As can be seen from the query result, only the first record is written to the table.
Delete the stream table:
dropStreamTable(tableName="pubTable")
Persisting Stream Tables
DolphinDB keeps all data of stream tables in memory by default. Data stored in these tables cannot be recovered after a node restart. To prevent memory exhaustion from growing streaming data, DolphinDB offers stream table persistence to disk, which is suitable for environments with limited memory.
To enable persistence, first configure the persistenceDir parameter on the
publisher node. Then, use enableTableShareAndPersistence
to share
and persist the table, or persist a shared stream table with
enableTablePersistence
. Key parameters affecting performance
include:
- asynWrite: Enables asynchronous disk writes, improving throughput at the risk of data loss during restarts.
- compress: Compresses data before storage, reducing disk usage but potentially slowing write speeds.
- cacheSize: Limits the maximum in-memory records for data safety.
- flushMode: Controls synchronous disk flushing, ensuring data integrity at the cost of write speed.
- preCache: Specifies the number of records to be loaded into memory from the persisted stream table on disk when DolphinDB restarts.
Enabling stream table persistence offers several advantages:
- Prevents memory shortages by keeping only recent data in memory.
- Allows table reloading after unexpected node restarts.
- Enables subscriptions to resume from specified offsets.
Regular Stream Tables
Create, share and persist a regular stream table:
colNames = ["code", "tradetime", "price"]
colTypes = [SYMBOL, TIMESTAMP, DOUBLE]
enableTableShareAndPersistence(table=streamTable(1:0, colNames, colTypes), tableName="pubTable", cacheSize=10000, preCache=1000)

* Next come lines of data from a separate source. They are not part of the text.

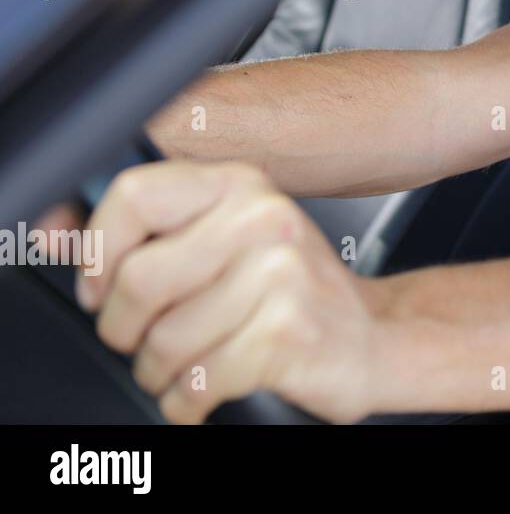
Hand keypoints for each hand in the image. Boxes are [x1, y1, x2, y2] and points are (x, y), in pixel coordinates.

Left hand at [77, 161, 387, 423]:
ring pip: (164, 341)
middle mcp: (264, 218)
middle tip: (147, 340)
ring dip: (164, 374)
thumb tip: (60, 235)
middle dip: (126, 330)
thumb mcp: (232, 240)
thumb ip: (155, 232)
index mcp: (241, 186)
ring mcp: (279, 274)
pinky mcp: (285, 331)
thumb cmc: (293, 293)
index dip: (99, 252)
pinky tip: (213, 388)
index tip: (100, 287)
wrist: (373, 336)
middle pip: (139, 279)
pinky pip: (198, 380)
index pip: (135, 196)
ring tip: (192, 366)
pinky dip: (192, 401)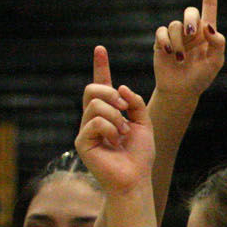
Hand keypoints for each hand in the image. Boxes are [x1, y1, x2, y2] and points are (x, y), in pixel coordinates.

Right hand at [76, 47, 154, 194]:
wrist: (136, 178)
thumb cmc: (140, 154)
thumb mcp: (144, 123)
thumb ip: (135, 103)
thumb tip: (119, 87)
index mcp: (110, 112)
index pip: (102, 85)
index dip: (101, 67)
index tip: (100, 49)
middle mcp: (94, 118)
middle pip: (93, 89)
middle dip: (110, 94)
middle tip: (126, 109)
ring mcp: (86, 129)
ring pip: (95, 105)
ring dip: (116, 116)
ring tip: (123, 133)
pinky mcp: (82, 141)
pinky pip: (94, 122)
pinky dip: (110, 128)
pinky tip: (115, 141)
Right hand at [151, 0, 224, 100]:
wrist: (181, 90)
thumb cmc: (201, 77)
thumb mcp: (216, 62)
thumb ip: (218, 43)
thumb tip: (209, 26)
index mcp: (208, 33)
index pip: (210, 7)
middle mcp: (192, 30)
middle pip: (190, 11)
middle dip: (191, 20)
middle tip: (193, 34)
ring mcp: (176, 35)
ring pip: (175, 25)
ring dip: (178, 42)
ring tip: (180, 58)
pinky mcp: (161, 41)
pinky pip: (161, 32)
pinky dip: (165, 42)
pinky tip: (168, 53)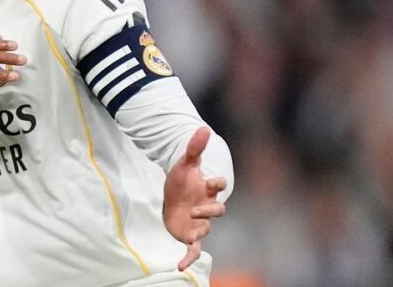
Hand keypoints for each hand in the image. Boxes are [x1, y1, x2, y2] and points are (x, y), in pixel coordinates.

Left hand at [163, 126, 226, 270]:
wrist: (173, 196)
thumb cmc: (182, 181)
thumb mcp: (185, 164)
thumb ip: (195, 148)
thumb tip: (203, 127)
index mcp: (208, 188)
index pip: (219, 185)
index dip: (217, 184)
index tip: (210, 181)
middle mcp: (208, 206)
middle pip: (218, 209)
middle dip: (209, 210)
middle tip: (196, 210)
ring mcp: (201, 222)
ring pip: (207, 228)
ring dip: (200, 230)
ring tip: (190, 233)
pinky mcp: (191, 235)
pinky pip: (194, 249)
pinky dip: (189, 258)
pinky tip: (180, 267)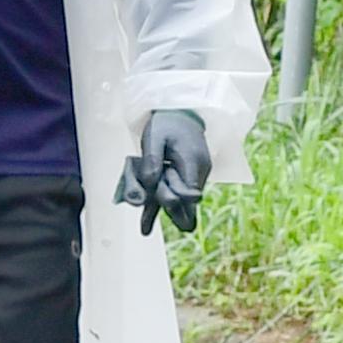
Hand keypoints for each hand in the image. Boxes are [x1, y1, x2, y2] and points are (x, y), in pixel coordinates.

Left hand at [113, 108, 211, 236]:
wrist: (181, 112)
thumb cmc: (166, 123)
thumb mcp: (154, 137)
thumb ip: (152, 162)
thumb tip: (150, 185)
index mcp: (192, 161)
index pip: (189, 193)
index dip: (175, 200)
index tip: (162, 201)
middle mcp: (199, 172)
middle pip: (187, 202)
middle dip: (170, 212)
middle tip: (146, 228)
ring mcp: (196, 175)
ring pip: (181, 200)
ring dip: (164, 211)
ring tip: (144, 229)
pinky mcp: (188, 177)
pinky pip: (177, 193)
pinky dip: (164, 204)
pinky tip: (146, 223)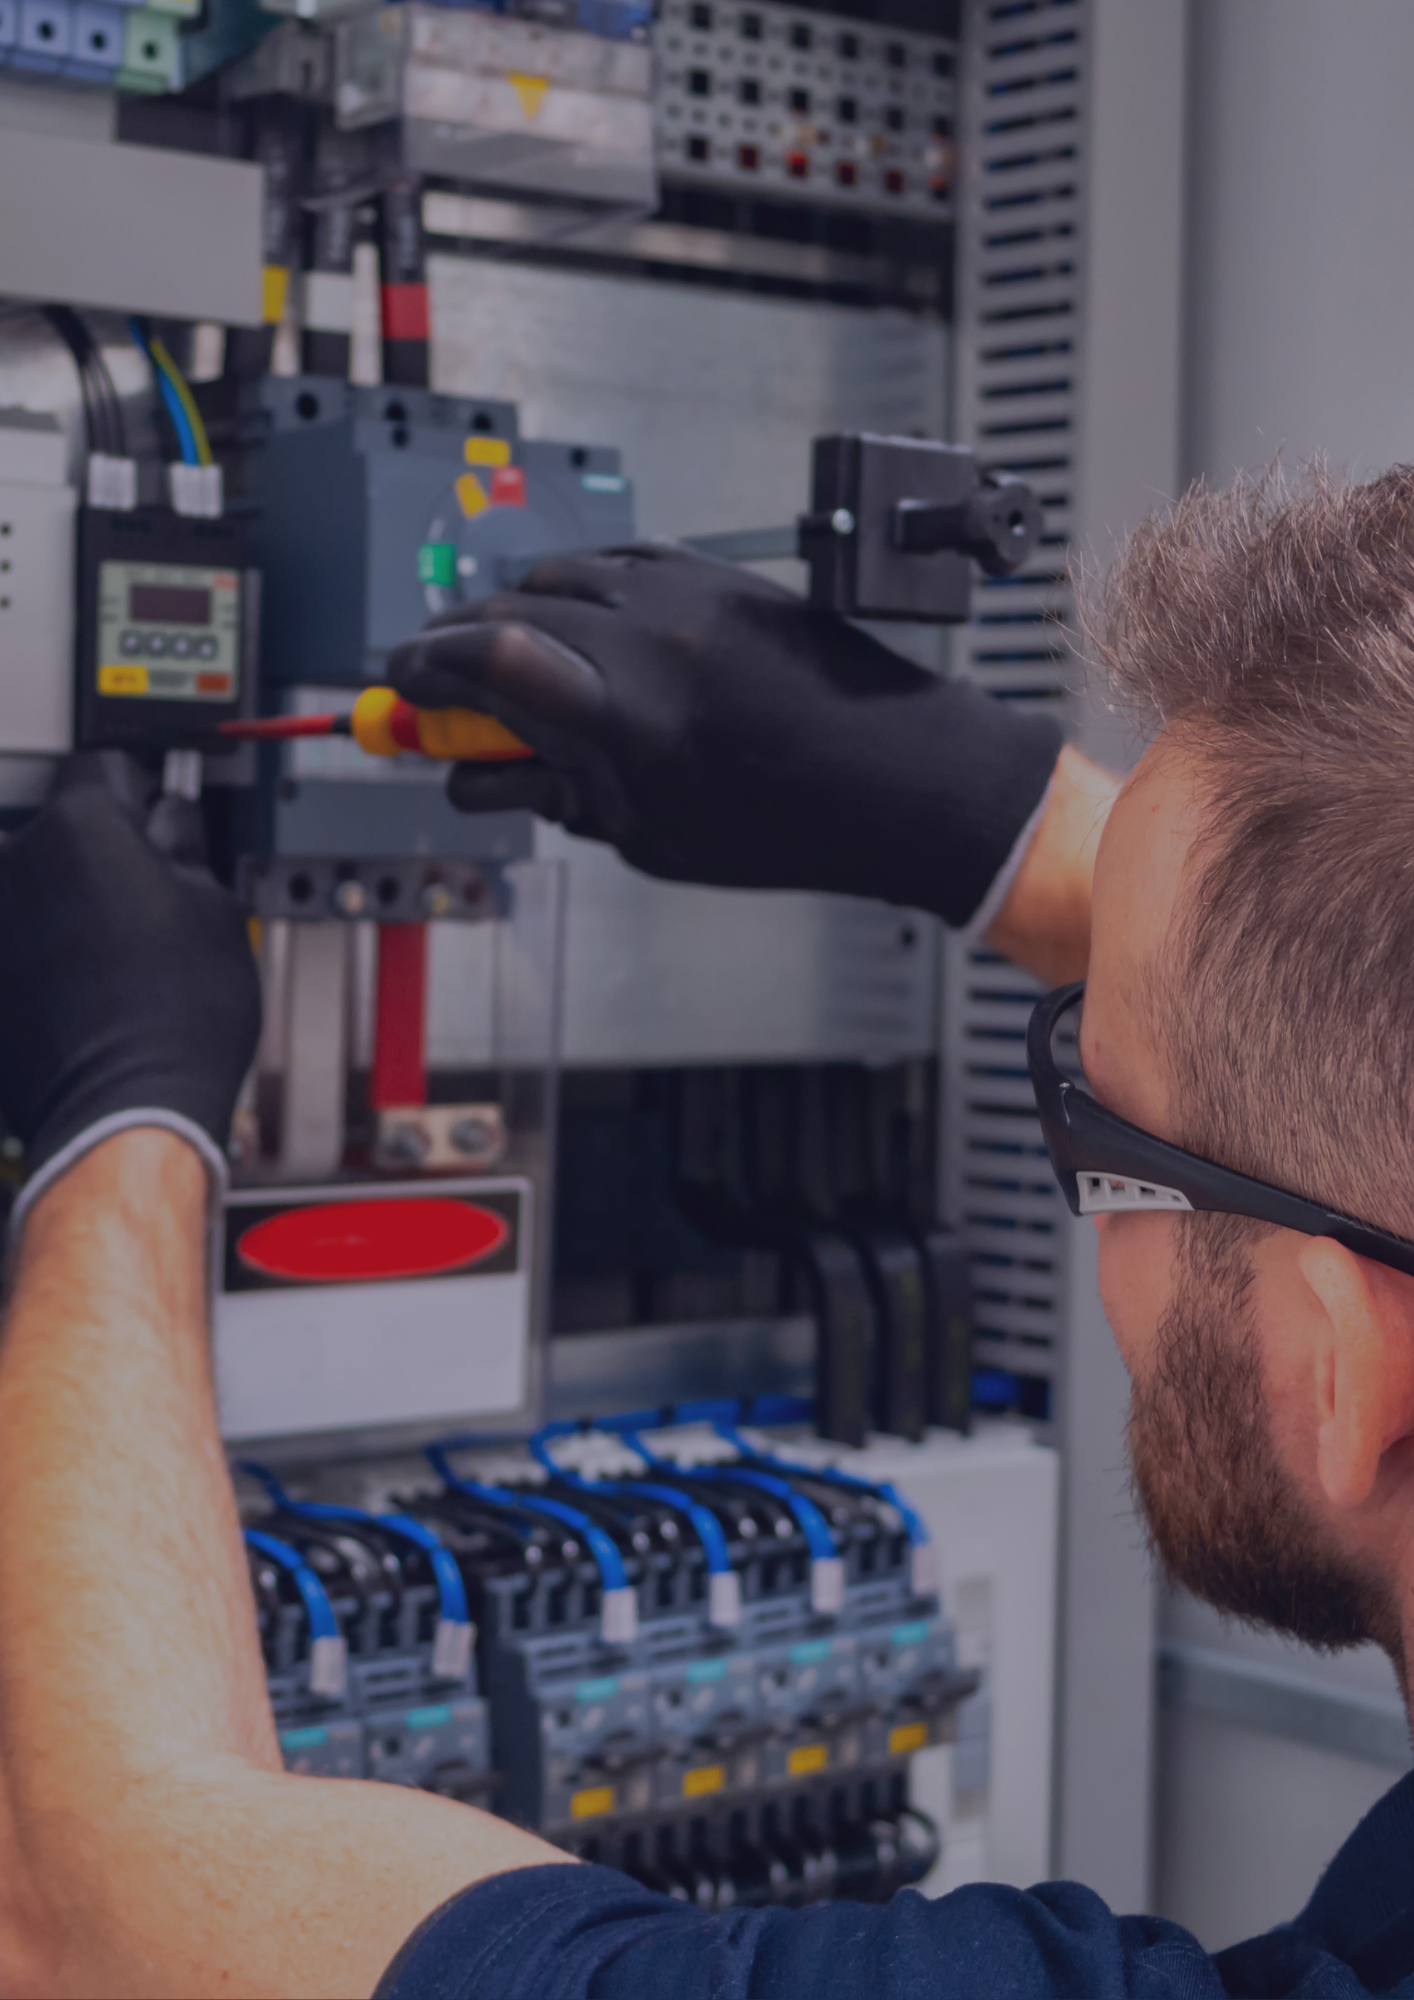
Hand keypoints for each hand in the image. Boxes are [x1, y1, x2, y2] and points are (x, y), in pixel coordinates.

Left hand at [0, 753, 260, 1214]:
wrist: (123, 1112)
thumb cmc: (175, 1022)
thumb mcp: (215, 912)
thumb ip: (185, 847)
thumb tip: (173, 823)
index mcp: (82, 825)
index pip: (106, 767)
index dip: (143, 793)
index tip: (156, 817)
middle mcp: (16, 858)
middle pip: (58, 826)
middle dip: (97, 852)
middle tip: (143, 900)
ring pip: (30, 885)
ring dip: (58, 902)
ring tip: (106, 955)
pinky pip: (17, 939)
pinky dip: (37, 953)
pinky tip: (77, 987)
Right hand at [387, 544, 1061, 926]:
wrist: (900, 776)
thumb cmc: (792, 825)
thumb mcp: (653, 837)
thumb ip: (560, 795)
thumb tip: (489, 774)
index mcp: (628, 719)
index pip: (484, 663)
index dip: (421, 673)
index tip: (400, 692)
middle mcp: (650, 641)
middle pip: (505, 613)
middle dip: (452, 647)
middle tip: (431, 684)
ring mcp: (684, 596)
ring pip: (555, 578)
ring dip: (510, 613)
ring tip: (503, 660)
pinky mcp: (715, 576)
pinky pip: (616, 560)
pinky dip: (575, 589)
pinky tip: (575, 624)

Write 10000 records to the table:
rowNums = 10000
simulateData = table(
take(`000001SZ, rowNums) as code,
take(0..(rowNums-1), rowNums)*1000*3+2023.12.15T09:30:00.000 as tradetime,
take(10.6, rowNums) as price)
tableInsert(pubTable, simulateData)
Check the number of records in the table:
select count(*) from pubTable
// output: 10000
Then write 3000 records to the table:
rowNums = 3000
simulateData = table(
take(`000001SZ, rowNums) as code,
take(0..(rowNums-1), rowNums)*1000*3+2023.12.15T17:49:57.000 as tradetime,
take(10.6, rowNums) as price)
tableInsert(pubTable, simulateData)
Check the number of records in the table:
select count(*) from pubTable
// output: 8000
The result shows that 5000 older records are persisted to disk.
Delete the persisted stream table:
dropStreamTable(tableName="pubTable")
Keyed Stream Tables
Create, share and persist a keyed stream table:
colNames = ["code", "tradetime", "price"]

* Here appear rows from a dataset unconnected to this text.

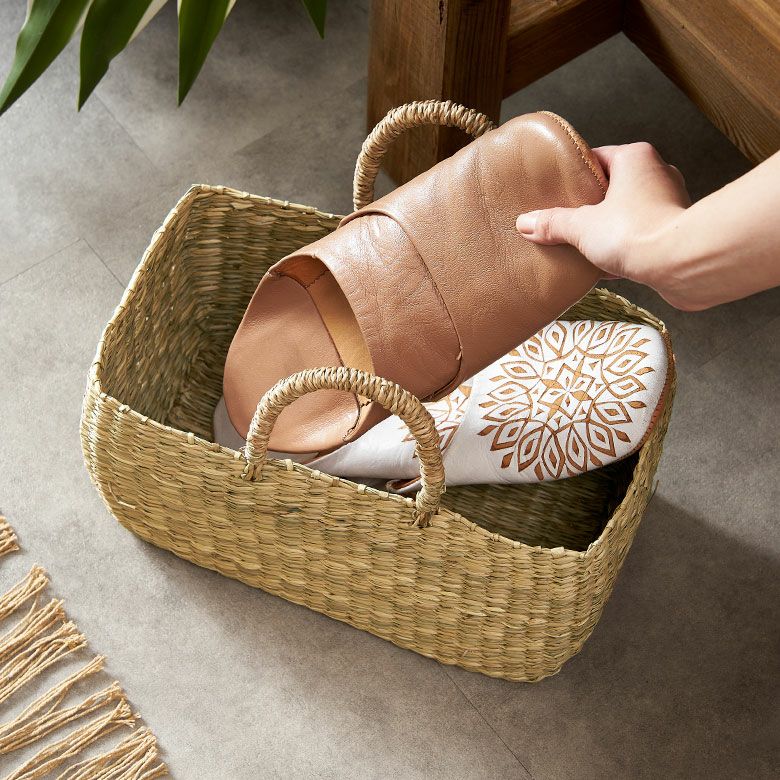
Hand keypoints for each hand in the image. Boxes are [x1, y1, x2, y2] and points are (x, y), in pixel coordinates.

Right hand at [516, 143, 692, 305]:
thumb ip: (553, 223)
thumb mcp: (582, 227)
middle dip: (590, 205)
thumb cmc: (635, 232)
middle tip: (565, 219)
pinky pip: (642, 234)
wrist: (682, 263)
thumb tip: (525, 222)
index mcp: (635, 158)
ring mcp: (670, 202)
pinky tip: (605, 265)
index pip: (596, 157)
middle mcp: (657, 173)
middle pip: (612, 186)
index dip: (573, 175)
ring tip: (584, 244)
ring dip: (608, 227)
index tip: (555, 190)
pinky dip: (625, 247)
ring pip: (628, 211)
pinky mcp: (676, 230)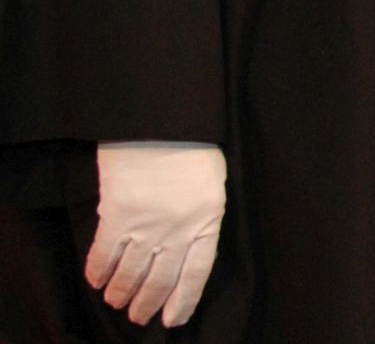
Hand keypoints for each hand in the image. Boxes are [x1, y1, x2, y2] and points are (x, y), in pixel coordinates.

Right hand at [87, 141, 225, 327]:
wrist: (162, 122)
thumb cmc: (192, 149)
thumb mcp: (211, 186)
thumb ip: (200, 219)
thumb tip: (182, 250)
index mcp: (207, 221)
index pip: (197, 273)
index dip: (184, 300)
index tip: (172, 320)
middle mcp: (178, 229)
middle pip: (162, 279)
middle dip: (148, 303)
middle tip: (138, 317)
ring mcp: (147, 225)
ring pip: (131, 273)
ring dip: (121, 293)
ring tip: (117, 302)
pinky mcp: (117, 216)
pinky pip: (105, 255)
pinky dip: (99, 272)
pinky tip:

colTypes = [SYMBOL, TIMESTAMP, DOUBLE]
enableTableShareAndPersistence(table=keyedStreamTable(`code`tradetime, 1:0, colNames, colTypes), tableName="pubTable", cacheSize=10000, preCache=1000)
Delete the persistent stream table:
dropStreamTable(tableName="pubTable")
High Availability of Stream Tables
A HA stream table is created using the haStreamTable
function.
High-availability stream tables are suitable for scenarios that require continuous
data availability and recovery after failures. Key features include:
- The table is automatically shared without using the
share
function. - The table is persisted, meaning data can be restored after a node restart.
- It allows setting the maximum number of rows to retain in memory.
For more detailed instructions on configuring high-availability stream tables, please refer to haStreamTable.